According to the new research paper, the loss of the sediment diversion plan “effectively means giving up on extensive portions of coastal Louisiana, including the New Orleans area.”

A legal effort to force oil and gas companies to pay for damage to Louisiana’s coastline, meanwhile, is also in doubt. This month, the US Supreme Court allowed the fossil fuel industry to federally contest a state jury decision that Chevron pay $740 million to remedy harm caused to wetlands by dredging canals, drilling wells, and dumping wastewater.

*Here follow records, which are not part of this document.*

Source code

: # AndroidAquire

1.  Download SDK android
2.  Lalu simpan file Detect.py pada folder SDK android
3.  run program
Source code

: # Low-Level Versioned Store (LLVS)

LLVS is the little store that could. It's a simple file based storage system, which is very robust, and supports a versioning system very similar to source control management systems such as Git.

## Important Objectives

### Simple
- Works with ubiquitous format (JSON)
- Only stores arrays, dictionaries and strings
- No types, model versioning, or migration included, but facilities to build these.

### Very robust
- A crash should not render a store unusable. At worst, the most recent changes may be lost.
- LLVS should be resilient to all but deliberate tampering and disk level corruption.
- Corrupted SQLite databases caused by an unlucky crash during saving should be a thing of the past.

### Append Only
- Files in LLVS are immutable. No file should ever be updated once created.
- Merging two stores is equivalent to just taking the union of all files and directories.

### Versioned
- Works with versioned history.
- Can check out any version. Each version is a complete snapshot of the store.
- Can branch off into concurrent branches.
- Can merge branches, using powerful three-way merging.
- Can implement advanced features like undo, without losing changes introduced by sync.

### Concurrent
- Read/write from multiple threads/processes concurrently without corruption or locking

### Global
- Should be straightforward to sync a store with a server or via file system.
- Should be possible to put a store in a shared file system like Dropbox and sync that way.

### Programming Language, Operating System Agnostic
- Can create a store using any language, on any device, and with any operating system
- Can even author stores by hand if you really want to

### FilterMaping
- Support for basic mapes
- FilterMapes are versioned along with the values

“The combination of these decisions is driving a scenario where the state has stopped trying to build land,” Keenan said. “That just accelerates the timeline. They could be buying time, but that option is foreclosed now, meaning it’s a certainty the New Orleans levees will fail again multiple times. The flood water will have nowhere else to go.”

While the US has never wholesale moved a major city before, numerous communities have relocated for economic reasons in the past, with some now being shifted due to the climate crisis, too. In Louisiana, the government could start planning and building appropriate infrastructure in safer areas on the other side of Lake Pontchartrain, the large estuary that sits to the north of New Orleans, Keenan said.

“This could be an opportunity for New Orleans to help migrate people further north, invest in long-term infrastructure and make that sustainable,” Keenan said.

“That exodus has already begun, so if nothing is done, people will just trickle out over time and it will be an uncoordinated mess. The market will speak as people won’t be able to get insurance. Louisiana has to stop the bleeding and acknowledge this is happening. But at the moment there is no plan.”

Timothy Dixon, an expert in coastal environments at the University of South Florida who was not involved in the new paper, said the study “does a nice job” of highlighting the challenge Louisiana faces with subsiding land combined with rising sea levels.

“New Orleans is not going to disappear in 10 years or anything like that, but policymakers really should’ve thought about a relocation plan a century ago,” said Dixon, whose own research has recommended a measured retreat from coastal Louisiana.

“Governments may not have the ability to just command people to leave, but people will volunteer to move and we are seeing that already. I’m not optimistic our political system is capable of dealing with this stuff, it will take leadership and unpopular decisions. Also, many people don’t want to move. They love where they are born.”

Landry’s office was contacted for comment but did not respond.